■ **ASSIGNMENT**:
Transcribe every entry verbatim; omit pictures.

■ **MATERIAL SHOWN**:
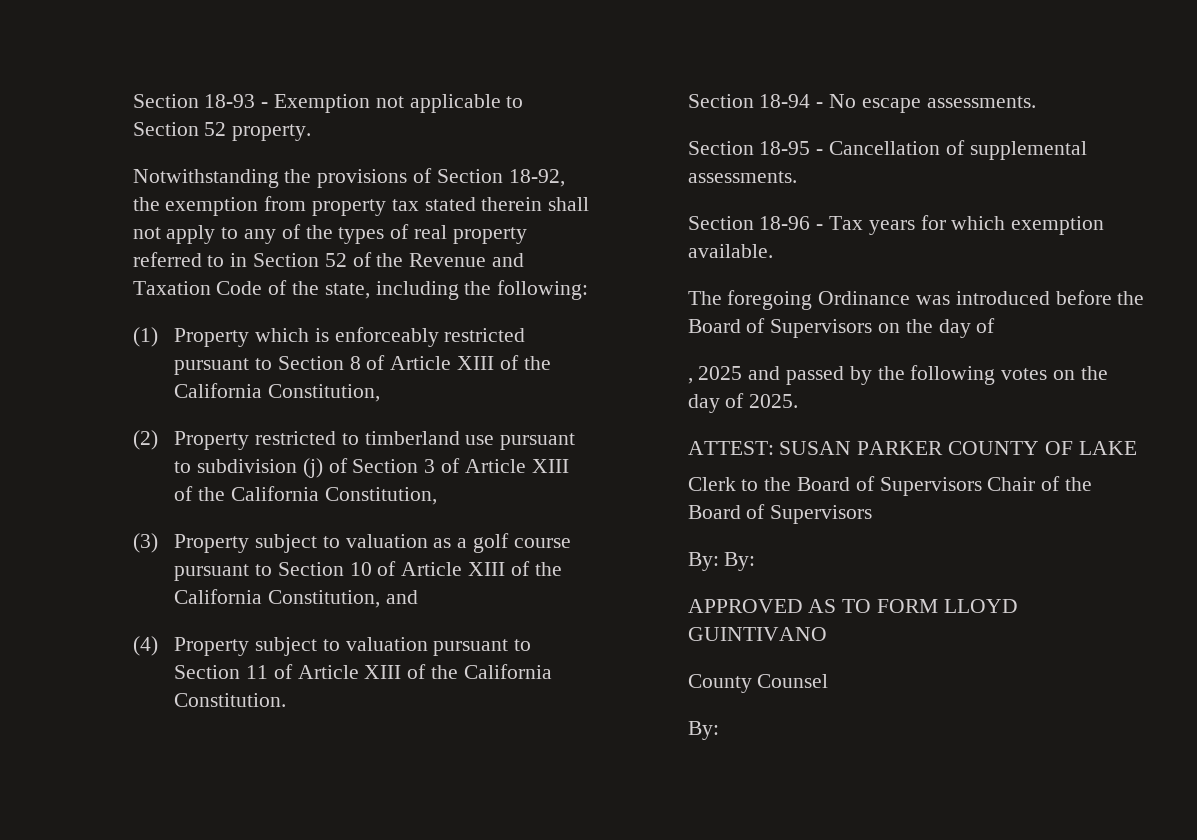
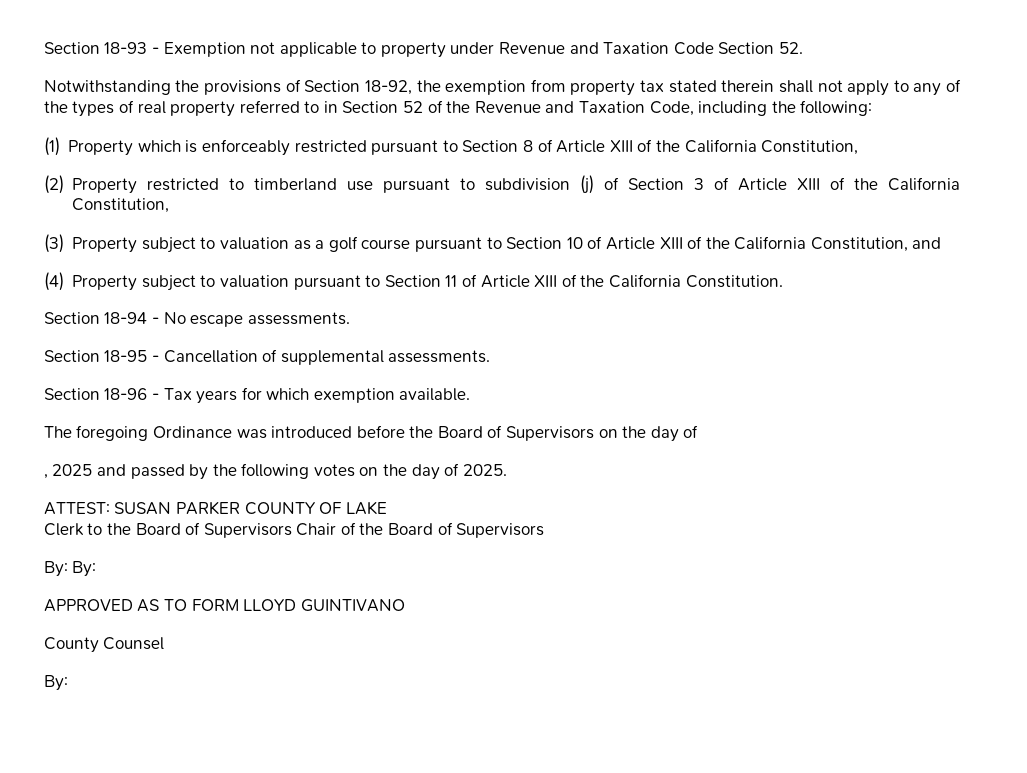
[132,122,312,141] Section 52 property. -> [380,42,804,58] property under Revenue and Taxation Code Section 52.
[216,280,370,299] Code of the state, -> [649,101,694,116] Code,

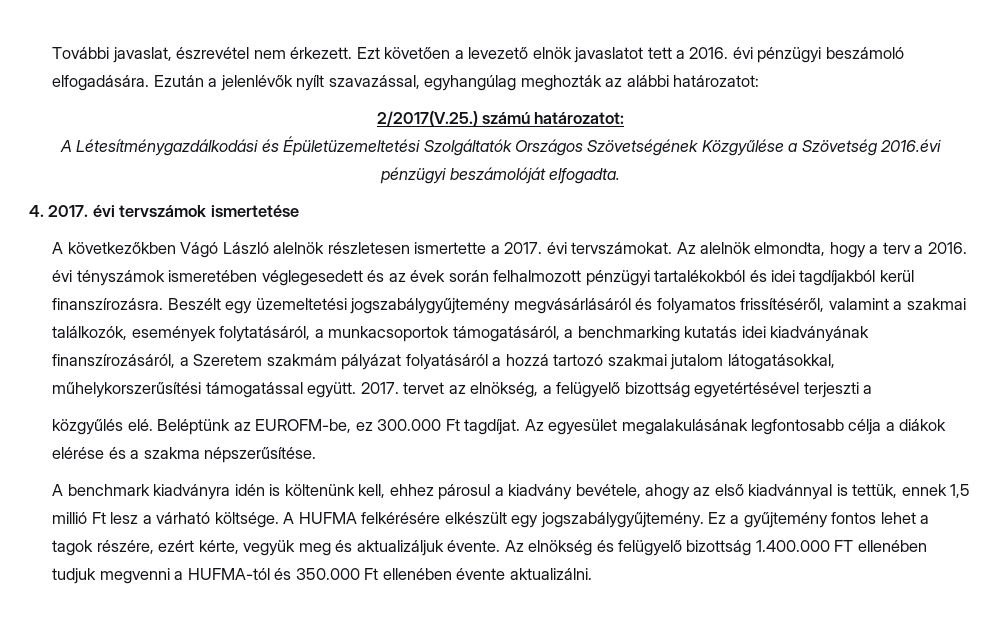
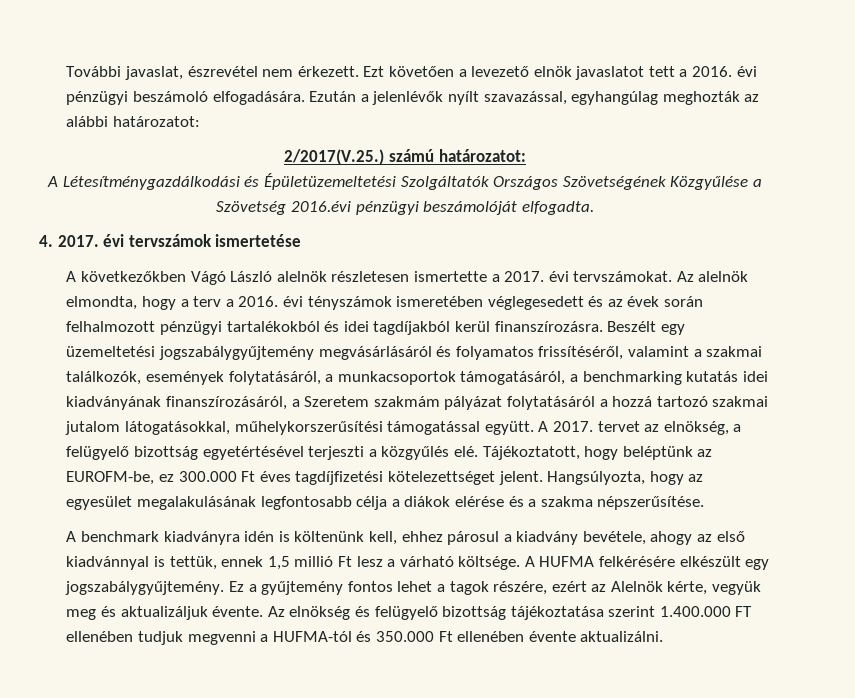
[405,354,488,370] folyatásáról -> [506,396,595,410] folytatásáról
(357, 390) none -> [538,421,549,432] A
(872, 389) // -> (377, 453) none
[157,419,231,435] Beléptünk -> [482,446,693,460] Tájékoztatott, hogy beléptünk
[464,419,544,435] tagdíjat. Az -> [259,471,704,485] éves tagdíjfizetési kötelezettséget jelent. Hangsúlyozta, hogy az
(195, 546) none -> [591,581,663,592] az Alelnök
(752, 548) none -> [510,606,656,620] tájékoztatása szerint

■ **OUTPUT FOR THIS EXERCISE**:
[132,122,312,141] Section 52 property. -> [380,42,804,58] property under Revenue and Taxation Code Section 52.
[216,280,370,299] Code of the state, -> [649,101,694,116] Code,

[405,354,488,370] folyatásáról -> [506,396,595,410] folytatásáról
(357, 390) none -> [538,421,549,432] A
(872, 389) // -> (377, 453) none
[157,419,231,435] Beléptünk -> [482,446,693,460] Tájékoztatott, hogy beléptünk
[464,419,544,435] tagdíjat. Az -> [259,471,704,485] éves tagdíjfizetési kötelezettséget jelent. Hangsúlyozta, hogy az
(195, 546) none -> [591,581,663,592] az Alelnök
(752, 548) none -> [510,606,656,620] tájékoztatása szerint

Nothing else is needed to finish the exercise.